Мглистый, чистый, колыбельный, переплётный, ножевой,
каменистый, корабельный, перелётный, неживой,
дружба – служба, клык и око – спать в колонках словаря,
в мироедстве одиноком рифмы пленные зубря,
рифмы тленные вбирая, пробуя на вкус, на цвет,
воскресая, умирая, чтобы вынести в ответ
самурайское ли просо звёзд (отрады для щенка),
иль хорей для эскимоса? или ямб для ямщика?
Не молчи, настырный чёрный человек. Твои глаза
не алмаз, не кварц позорный, а ночная бирюза.
Погоревший на кузнечиках и ромашках, тихо пой
блузку жёлтую на плечиках, шарф в корзинке бельевой.
«Прослезись над буквами, поахай.

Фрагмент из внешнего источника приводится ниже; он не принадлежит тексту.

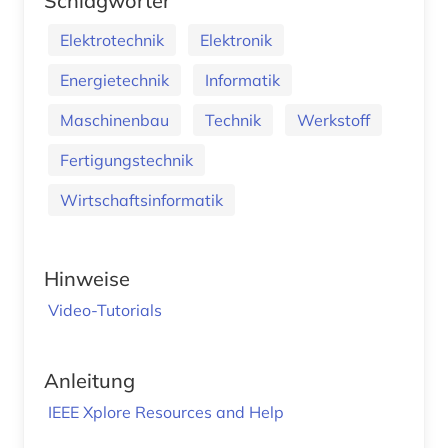
Schlagwörter
Elektrotechnik
Elektronik
Energietechnik
Informatik
Maschinenbau
Technik
Werkstoff
Fertigungstechnik
Wirtschaftsinformatik
Hinweise
Video-Tutorials
Anleitung
IEEE Xplore Resources and Help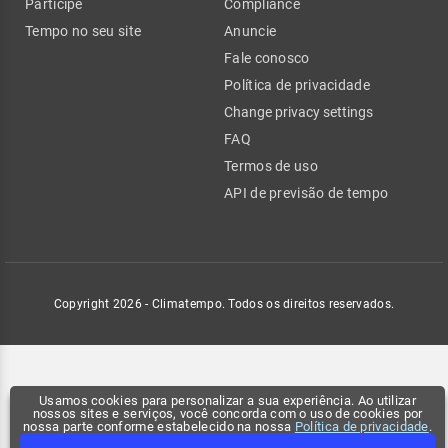
Participe
Compliance
Tempo no seu site
Anuncie
Fale conosco
Política de privacidade
Change privacy settings
FAQ
Termos de uso
API de previsão de tempo
Copyright 2026 - Climatempo. Todos os direitos reservados.
Usamos cookies para personalizar a sua experiência. Ao utilizar
nossos sites e serviços, você concorda com o uso de cookies por
nossa parte conforme estabelecido na nossa
Política de privacidade
.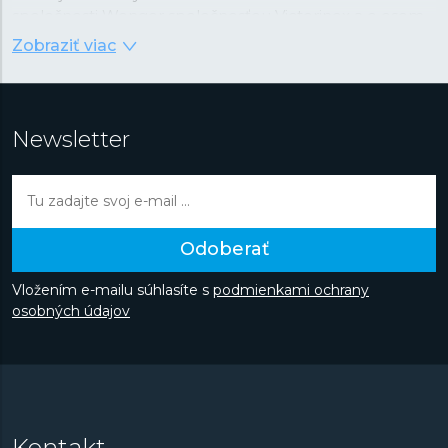
spoločnosti Wenger spoločnosťou Victorinox a o osem
rokov neskôr sa Wenger nože stali súčasťou ponuky
Zobraziť viac
Victorinox, aby sa Wenger mohol sústrediť na vývoj a
výrobu hodiniek a cestovného vybavenia špičkovej
kvality za dostupnú cenu. V každých hodinkách sa snúbi
spoľahlivosť so štýlom, moderný dizajn s maximálnou
Newsletter
funkčnosťou a dobre vybrané materiály so starostlivým
spracovaním.
Odoberať
Vložením e-mailu súhlasíte s
podmienkami ochrany
osobných údajov
Kontakt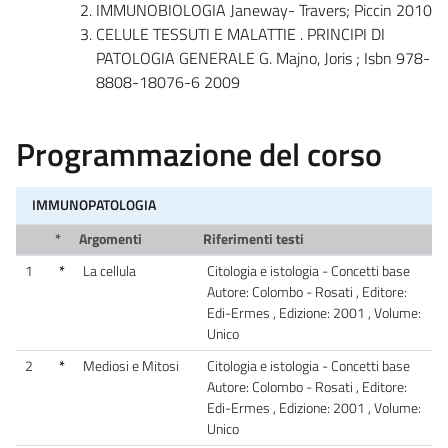
IMMUNOBIOLOGIA Janeway- Travers; Piccin 2010
CELULE TESSUTI E MALATTIE . PRINCIPI DI
PATOLOGIA GENERALE G. Majno, Joris ; Isbn 978-
8808-18076-6 2009
Programmazione del corso
IMMUNOPATOLOGIA
*
Argomenti
Riferimenti testi
1
*
La cellula
Citologia e istologia - Concetti base
Autore: Colombo - Rosati , Editore:
Edi-Ermes , Edizione: 2001 , Volume:
Unico
2
*
Mediosi e Mitosi
Citologia e istologia - Concetti base
Autore: Colombo - Rosati , Editore:
Edi-Ermes , Edizione: 2001 , Volume:
Unico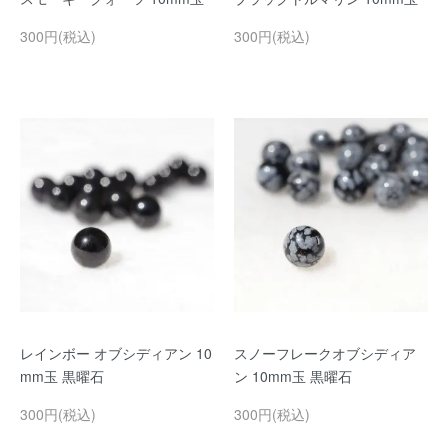
300円(税込)
300円(税込)
レインボー オブシディアン 10
スノーフレークオブシディア
mm玉 黒曜石
ン 10mm玉 黒曜石
300円(税込)
300円(税込)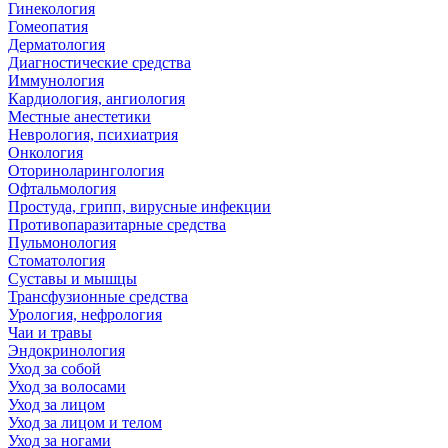
Гинекология
Гомеопатия
Дерматология
Диагностические средства
Иммунология
Кардиология, ангиология
Местные анестетики
Неврология, психиатрия
Онкология
Оториноларингология
Офтальмология
Простуда, грипп, вирусные инфекции
Противопаразитарные средства
Пульмонология
Стоматология
Суставы и мышцы
Трансфузионные средства
Урология, нефрология
Чаи и травы
Эндокринология
Уход за собой
Уход за волосами
Уход за лицом
Уход за лицом и телом
Уход за ногами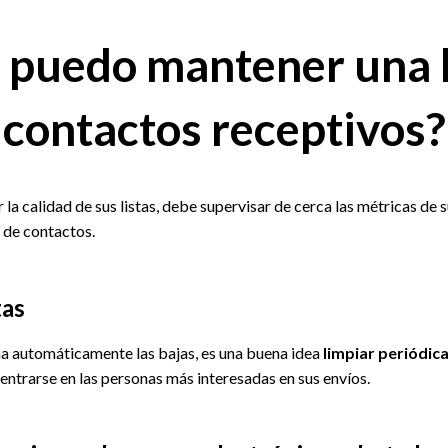
puedo mantener una l
contactos receptivos?
la calidad de sus listas, debe supervisar de cerca las métricas de
 de contactos.
tas
 automáticamente las bajas, es una buena idea
limpiar periódic
ntrarse en las personas más interesadas en sus envíos.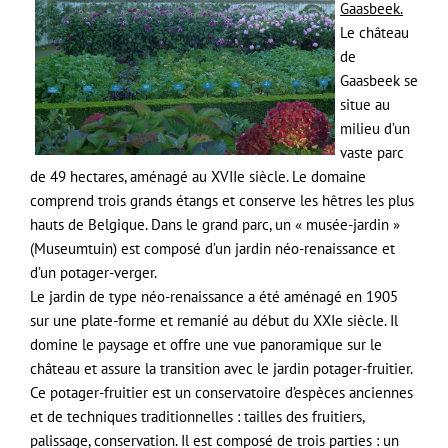
Gaasbeek.
Le château
de
Gaasbeek se
situe au
milieu d’un
vaste parc
de 49 hectares, aménagé au XVIIe siècle. Le domaine
comprend trois grands étangs et conserve les hêtres les plus
hauts de Belgique. Dans le grand parc, un « musée-jardin »
(Museumtuin) est composé d’un jardin néo-renaissance et
d’un potager-verger.
Le jardin de type néo-renaissance a été aménagé en 1905
sur une plate-forme et remanié au début du XXIe siècle. Il
domine le paysage et offre une vue panoramique sur le
château et assure la transition avec le jardin potager-fruitier.
Ce potager-fruitier est un conservatoire d’espèces anciennes
et de techniques traditionnelles : tailles des fruitiers,
palissage, conservation. Il est composé de trois parties : un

Проплывает облако над плахой…»
Прослезись над буквами, поахай.
Проплывает облако над плахой,
над горами пушкинскими, где о напёрстки спотыкались иглы
в пальцах мастериц. Пришла, настигла,
побежала рябью по воде.
Длится недописанная книжка – горсть земли,
медовая коврижка,
оттиск балалайки с топором на печатном прянике. Куда ты
рвёшься, скуповатый соглядатай, живы будем – верно,
не помрём,
хоть и отпуск наш не из дешёвых – ближе к ночи
вскрикнет кукушонок
в рощице осиновой. Свеча оплывёт в окне автовокзала.
Столько жил, и всё казалось – мало. Светится,
по камушкам журча,
да и мы стремительно стареем, молча обескровленные греем
руки у трескучего костра, за которым – град белоколонный,
радуга, привратник непреклонный и его стоустая сестра.